> [Exercise description]: Reproduce the stretch of material from the line containing "At which category does" through the line containing "Which range on", keeping both of those lines. Omit the pictures.

=== Supplied entries ===

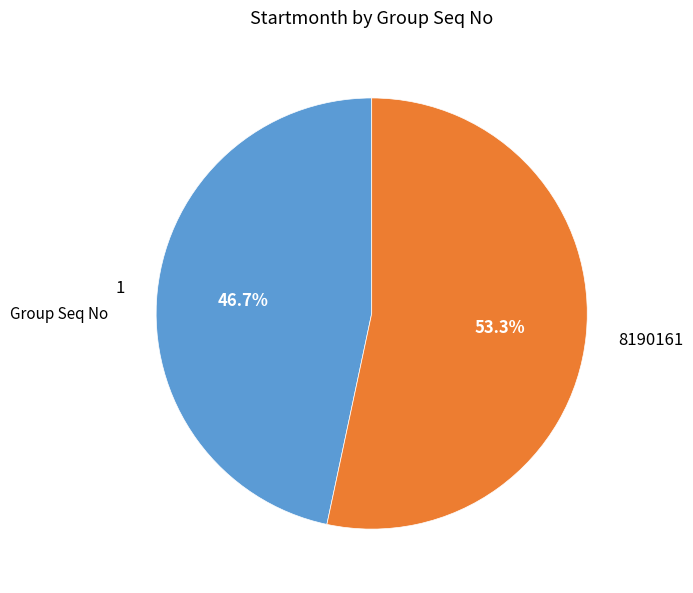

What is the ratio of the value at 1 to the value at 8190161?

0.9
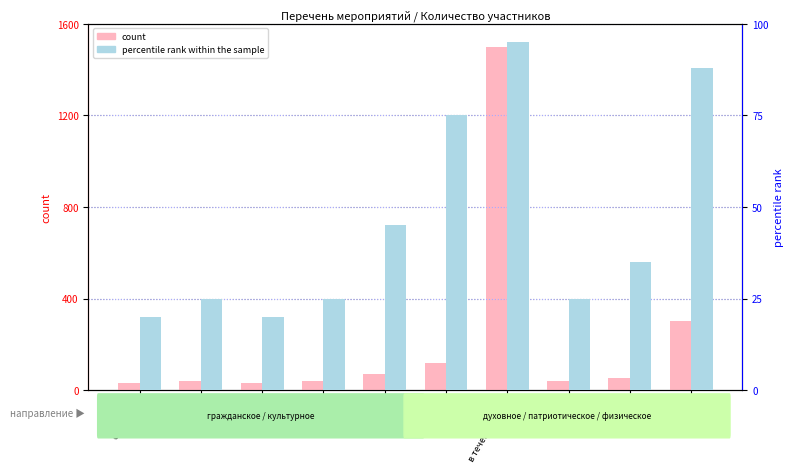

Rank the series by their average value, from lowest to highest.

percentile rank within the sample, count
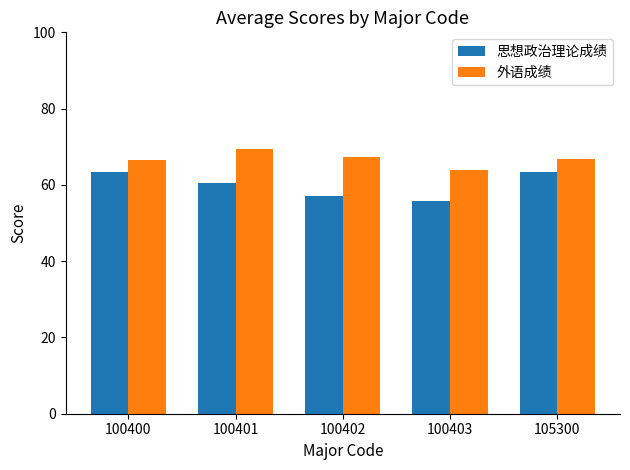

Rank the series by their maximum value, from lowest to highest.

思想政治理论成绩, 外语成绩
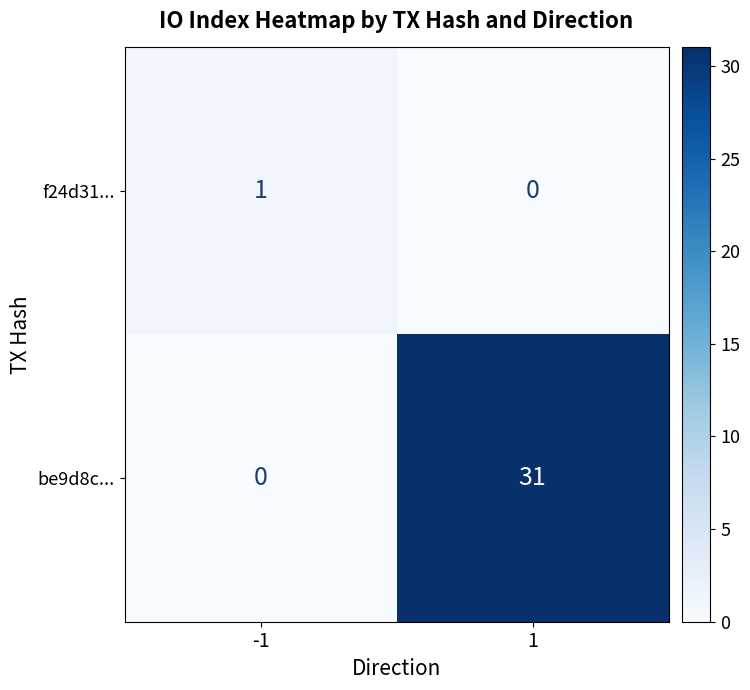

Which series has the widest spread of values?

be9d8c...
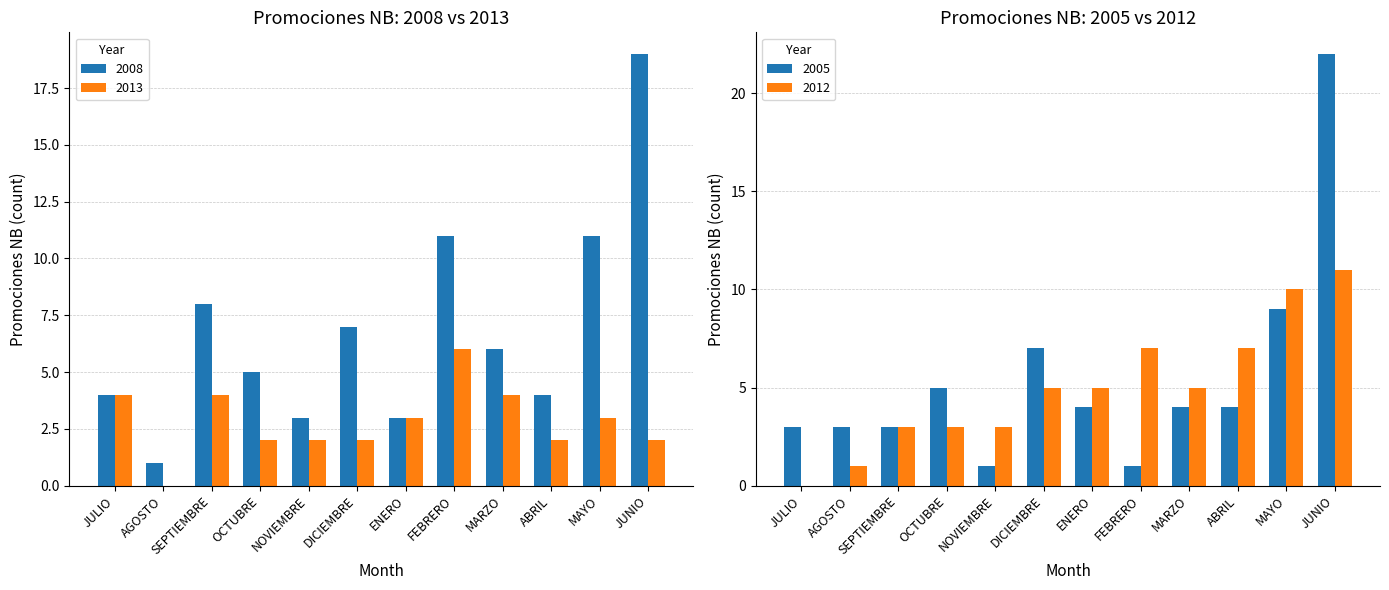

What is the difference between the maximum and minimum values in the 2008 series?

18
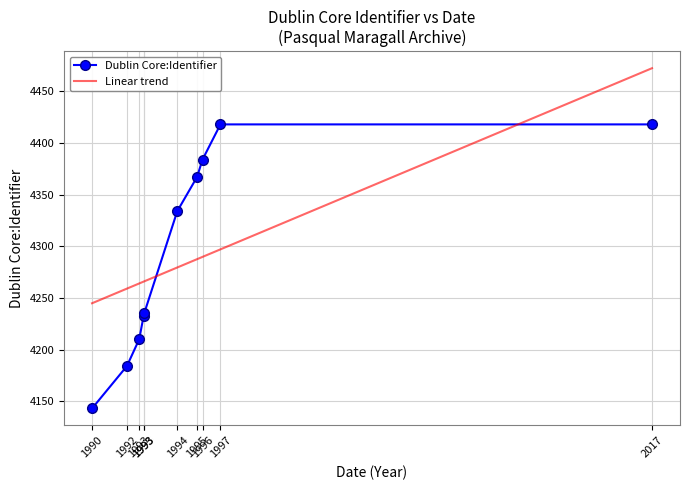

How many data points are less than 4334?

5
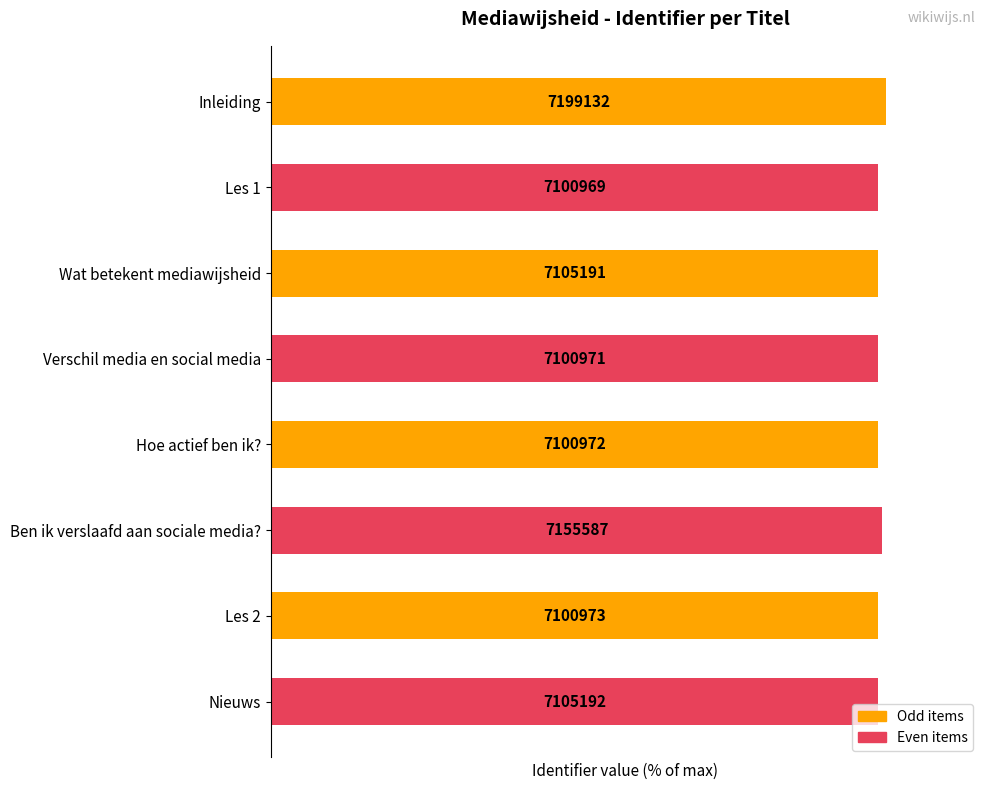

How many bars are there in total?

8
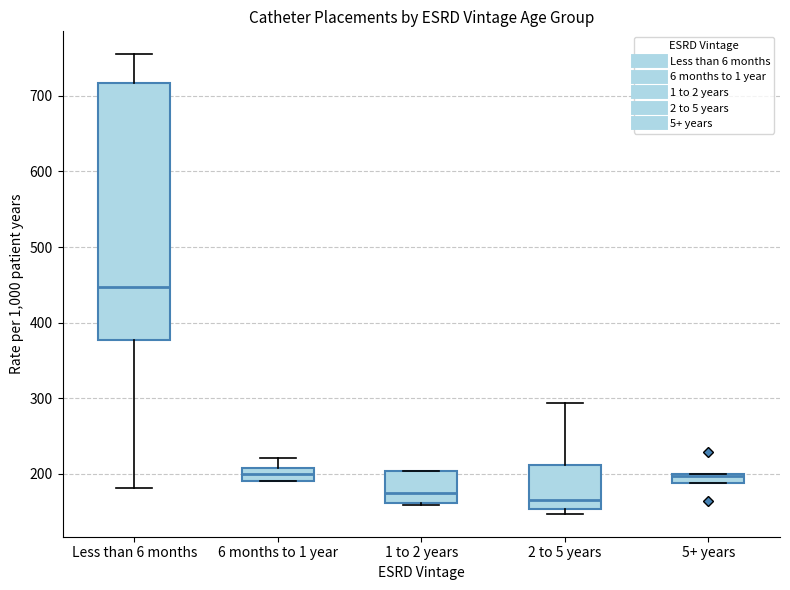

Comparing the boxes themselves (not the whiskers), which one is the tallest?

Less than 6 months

===
=== Supplied entries ===

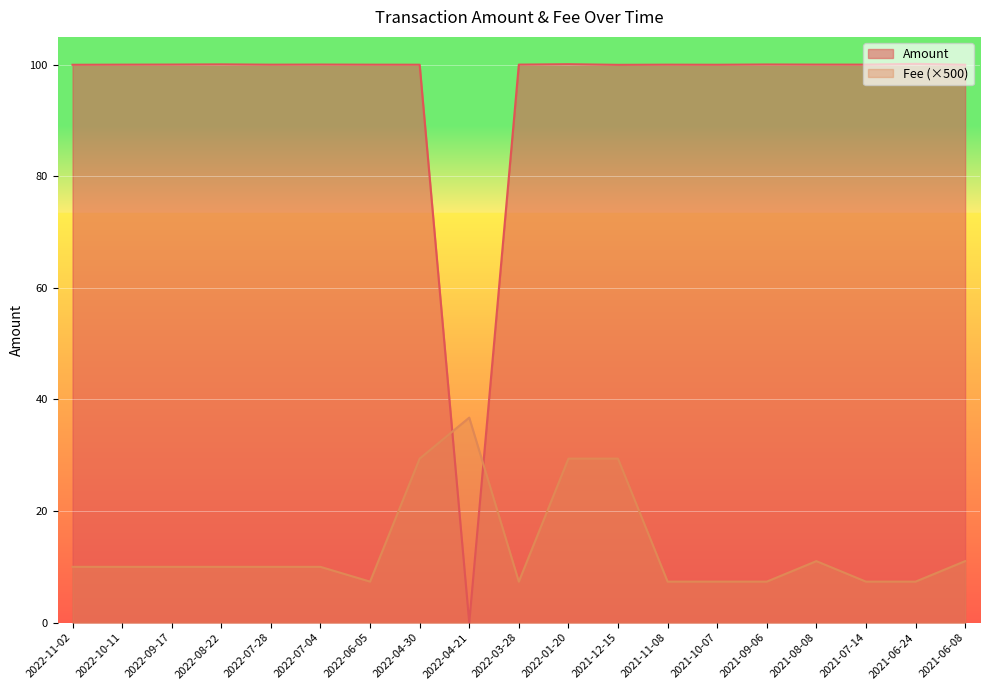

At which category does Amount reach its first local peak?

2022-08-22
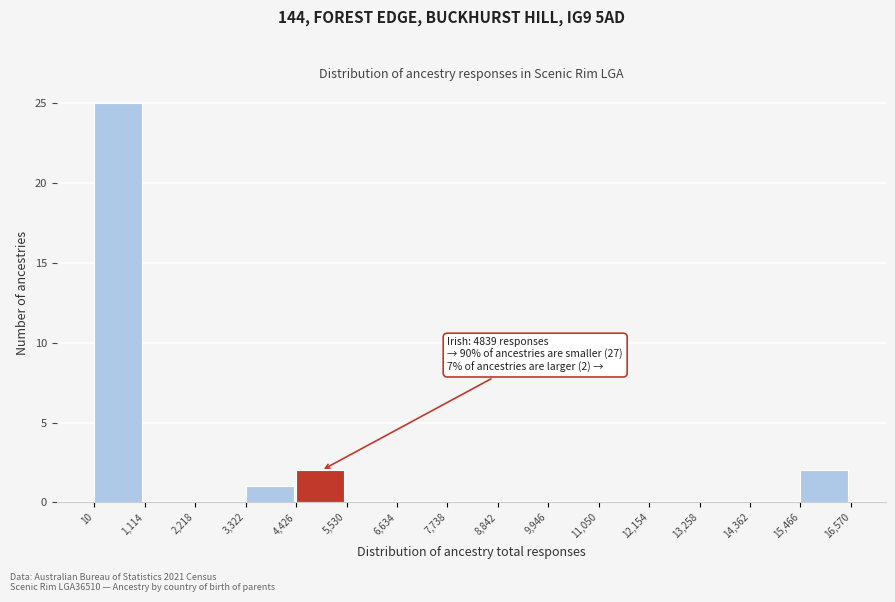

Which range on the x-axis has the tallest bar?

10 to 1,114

===
=== Supplied entries ===

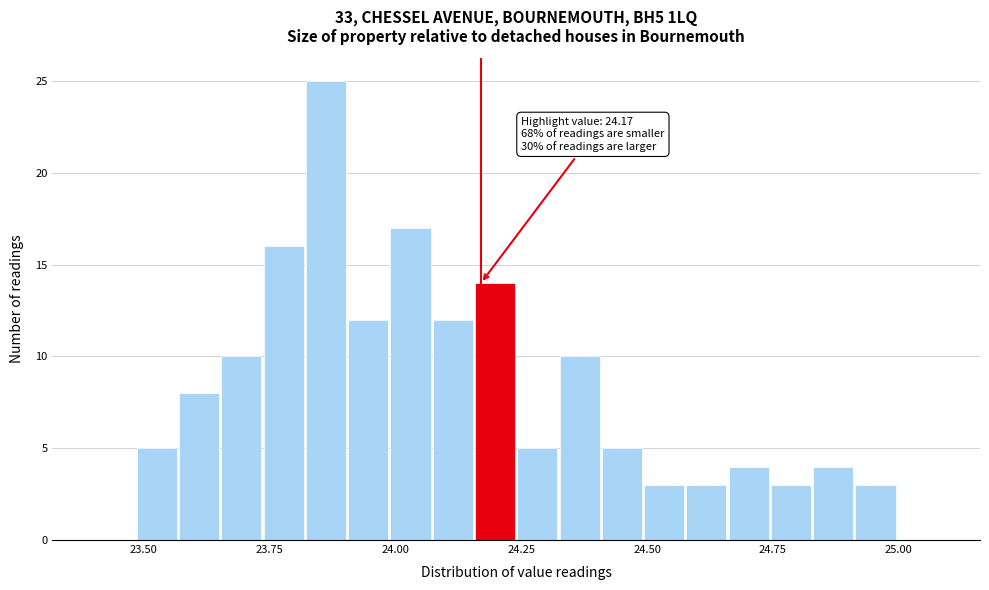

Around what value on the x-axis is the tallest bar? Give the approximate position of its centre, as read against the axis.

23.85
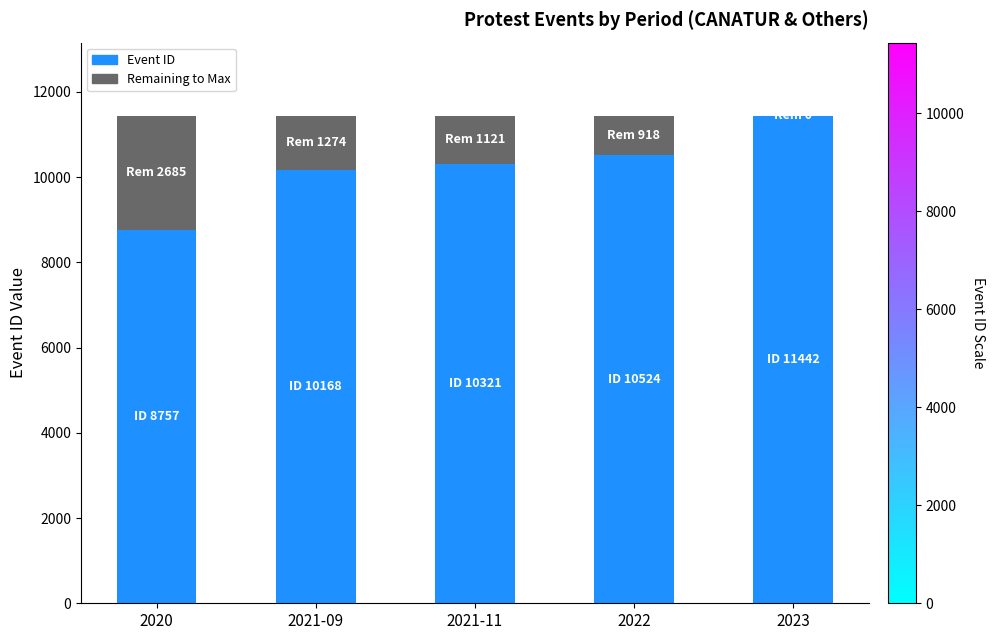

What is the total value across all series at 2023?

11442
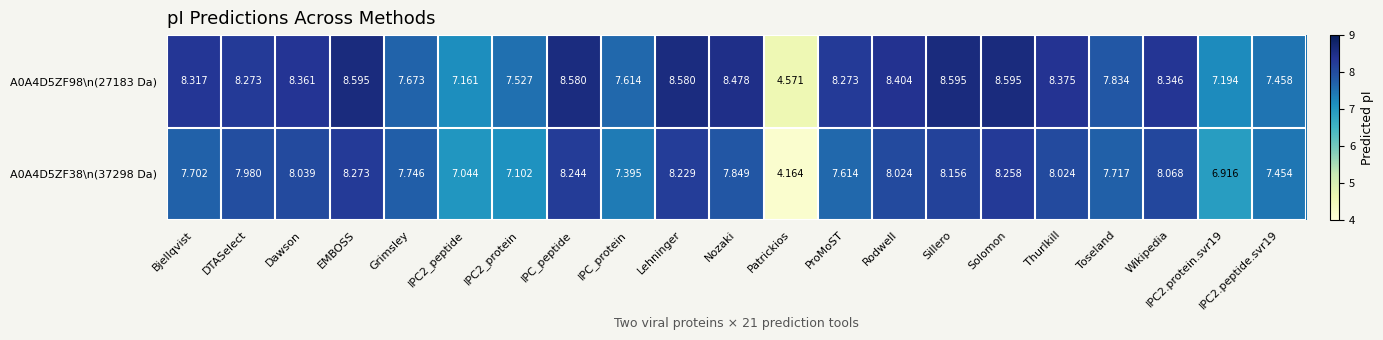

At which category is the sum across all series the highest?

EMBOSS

===

> [Exercise response]:
At which category does Amount reach its first local peak?

2022-08-22

Which range on the x-axis has the tallest bar?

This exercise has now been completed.